Après Lucy, nonnette à Lirey au XIVe siècle, Lucia, fille d’un baron monarchiste de Turin au XIXe siècle, le troisième volet de la trilogie suit les pas de Lucy, cinéaste au Texas, au XXIe siècle.
Avec cette série, Gérard Mordillat et Jérôme Prieur signent leur premier scénario de BD. Cependant, ils ont déjà bien exploré les fondements du christianisme avec des essais et surtout avec des documentaires tels que , documentaires récompensés par de nombreux prix.
Lucy Bernheim, qui veut réaliser un film sur Le Suaire pour contrer l’intégrisme catholique des USA, a pris rendez-vous avec le prêtre de Lirey pour découvrir les travaux que celui-ci a menés sur le Linceul. Il démontre, avec des arguments scientifiques à l’appui, que ce linge ne peut avoir touché le corps de Jésus-Christ.
Lucy tourne son film avec Henry. Celui-ci jouait un spectacle d’Antonin Artaud sur L’histoire vraie de Jésus-Christ, dans un petit théâtre. Quand ils se rencontrent, ils se reconnaissent comme venant du passé, et c’est le coup de foudre réciproque. Si Lucy s’investit dans son film, Henri se donne complètement dans son rôle, hanté par le personnage au point de vouloir aller au bout. Mais Lucy a vécu des moments terribles avec son professeur de théologie. Elle était sa meilleure élève et c’est naturellement qu’il l’invite, lors du voyage d’études à Turin, à voir le Suaire après la fermeture du site. Il la viole dans la crypte. Depuis, il grenouille dans les réseaux d’extrême-droite.
C’est à l’avant-première que les événements vont se précipiter dramatiquement…
Avec la présente série, les scénaristes abordent un questionnement sur ce Suaire exposé à Turin depuis 1578 et cherchent à en donner la genèse d’un point de vue scientifique. Si, dans les volumes précédents de la série, ils s’attachaient à suivre la naissance puis la renaissance du Suaire, dans ce tome, ils relèvent les impossibilités de ce “miracle” et donnent une image effrayante du fanatisme religieux qui sévit aux États-Unis.

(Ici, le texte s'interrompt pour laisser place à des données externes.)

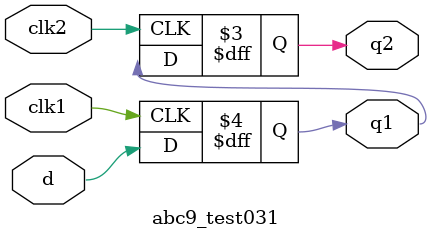
<source format=v>
module abc9_test031(input clk1, clk2, d, output reg q1, q2);
always @(posedge clk1) q1 <= d;
always @(negedge clk2) q2 <= q1;
endmodule
</source>
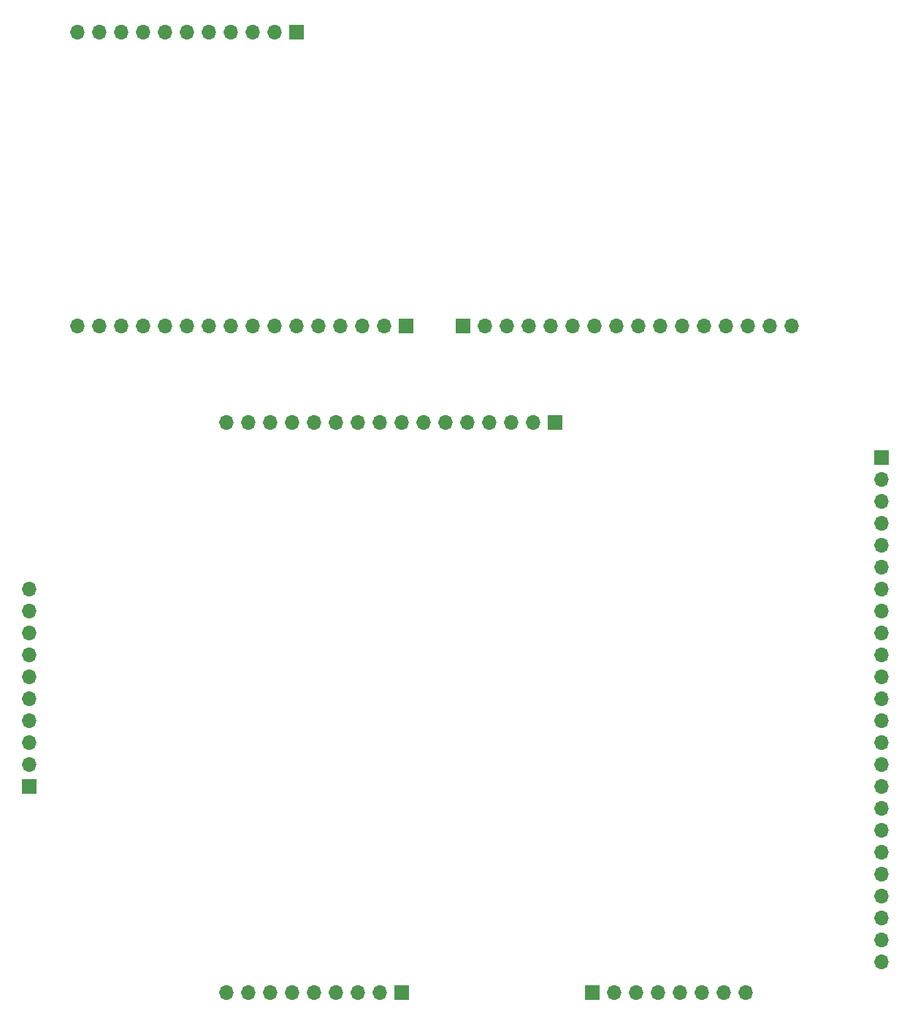
<source format=gbr>
%TF.GenerationSoftware,KiCad,Pcbnew,(5.1.10-1-10_14)*%
%TF.CreationDate,2021-11-08T20:31:17-05:00*%
%TF.ProjectId,RAM-backplane,52414d2d-6261-4636-9b70-6c616e652e6b,rev?*%
%TF.SameCoordinates,Original*%
%TF.FileFunction,Soldermask,Bot*%
%TF.FilePolarity,Negative*%
%FSLAX46Y46*%
G04 Gerber Fmt 4.6, Leading zero omitted, Abs format (unit mm)*
G04 Created by KiCad (PCBNEW (5.1.10-1-10_14)) date 2021-11-08 20:31:17*
%MOMM*%
%LPD*%
G01*
G04 APERTURE LIST*
%ADD10O,1.700000X1.700000*%
%ADD11R,1.700000X1.700000*%
G04 APERTURE END LIST*
D10*
%TO.C,J7*%
X101346000Y-64770000D03*
X101346000Y-67310000D03*
X101346000Y-69850000D03*
X101346000Y-72390000D03*
X101346000Y-74930000D03*
X101346000Y-77470000D03*
X101346000Y-80010000D03*
X101346000Y-82550000D03*
X101346000Y-85090000D03*
D11*
X101346000Y-87630000D03*
%TD*%
D10*
%TO.C,J4*%
X200152000Y-107950000D03*
X200152000Y-105410000D03*
X200152000Y-102870000D03*
X200152000Y-100330000D03*
X200152000Y-97790000D03*
X200152000Y-95250000D03*
X200152000Y-92710000D03*
X200152000Y-90170000D03*
X200152000Y-87630000D03*
X200152000Y-85090000D03*
X200152000Y-82550000D03*
X200152000Y-80010000D03*
X200152000Y-77470000D03*
X200152000Y-74930000D03*
X200152000Y-72390000D03*
X200152000Y-69850000D03*
X200152000Y-67310000D03*
X200152000Y-64770000D03*
X200152000Y-62230000D03*
X200152000Y-59690000D03*
X200152000Y-57150000D03*
X200152000Y-54610000D03*
X200152000Y-52070000D03*
D11*
X200152000Y-49530000D03*
%TD*%
D10*
%TO.C,J8*%
X124206000Y-111506000D03*
X126746000Y-111506000D03*
X129286000Y-111506000D03*
X131826000Y-111506000D03*
X134366000Y-111506000D03*
X136906000Y-111506000D03*
X139446000Y-111506000D03*
X141986000Y-111506000D03*
D11*
X144526000Y-111506000D03*
%TD*%
D10*
%TO.C,J5*%
X106934000Y-254000D03*
X109474000Y-254000D03*
X112014000Y-254000D03*
X114554000Y-254000D03*
X117094000Y-254000D03*
X119634000Y-254000D03*
X122174000Y-254000D03*
X124714000Y-254000D03*
X127254000Y-254000D03*
X129794000Y-254000D03*
D11*
X132334000Y-254000D03*
%TD*%
%TO.C,J3*%
X145034000Y-34290000D03*
D10*
X142494000Y-34290000D03*
X139954000Y-34290000D03*
X137414000Y-34290000D03*
X134874000Y-34290000D03*
X132334000Y-34290000D03*
X129794000Y-34290000D03*
X127254000Y-34290000D03*
X124714000Y-34290000D03*
X122174000Y-34290000D03*
X119634000Y-34290000D03*
X117094000Y-34290000D03*
X114554000Y-34290000D03*
X112014000Y-34290000D03*
X109474000Y-34290000D03*
X106934000Y-34290000D03*
%TD*%
%TO.C,J6*%
X184404000Y-111506000D03*
X181864000Y-111506000D03*
X179324000Y-111506000D03*
X176784000Y-111506000D03*
X174244000Y-111506000D03*
X171704000Y-111506000D03*
X169164000Y-111506000D03*
D11*
X166624000Y-111506000D03*
%TD*%
D10*
%TO.C,J2*%
X124206000Y-45466000D03*
X126746000Y-45466000D03*
X129286000Y-45466000D03*
X131826000Y-45466000D03*
X134366000Y-45466000D03*
X136906000Y-45466000D03*
X139446000Y-45466000D03*
X141986000Y-45466000D03*
X144526000Y-45466000D03*
X147066000Y-45466000D03*
X149606000Y-45466000D03*
X152146000Y-45466000D03*
X154686000Y-45466000D03*
X157226000Y-45466000D03*
X159766000Y-45466000D03*
D11*
X162306000Y-45466000D03*
%TD*%
D10*
%TO.C,J1*%
X189738000Y-34290000D03*
X187198000Y-34290000D03*
X184658000Y-34290000D03*
X182118000Y-34290000D03*
X179578000Y-34290000D03*
X177038000Y-34290000D03*
X174498000Y-34290000D03*
X171958000Y-34290000D03*
X169418000Y-34290000D03*
X166878000Y-34290000D03*
X164338000Y-34290000D03*
X161798000Y-34290000D03*
X159258000Y-34290000D03*
X156718000Y-34290000D03*
X154178000Y-34290000D03*
D11*
X151638000Y-34290000D03*
%TD*%
M02*

</source>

Ils intègrent, bien évidemment, des éléments de fiction pour structurer leur récit, donner des développements dramatiques, tout en exposant ces croyances, cet aveuglement allant jusqu’à réfuter des preuves indéniables, refuser de reconnaître qu’il s’agit d’une énorme manipulation.
Fortement documenté, ce scénario prend en compte les contextes des différentes époques, éclaire de façon impartiale les différents aspects de cette relique en en donnant une vision réaliste. Le dessin en noir et blanc d’Éric Liberge fait merveille pour mettre en images ce scénario dont certaines évocations relèvent de l’imagination, du regard extatique. S’il donne aux personnages une expressivité appropriée, il livre des décors travaillés et des pleines pages fourmillantes de détails.
Corpus Christi, 2019, ce troisième tome, clôt en apothéose une série remarquable à tous points de vue.
serge perraud
Gérard Mordillat & Jérôme Prieur (scénario), Éric Liberge (dessin), Le Suaire — t.03 : Corpus Christi, 2019, Futuropolis, septembre 2019, 72 p. – 17,00 €.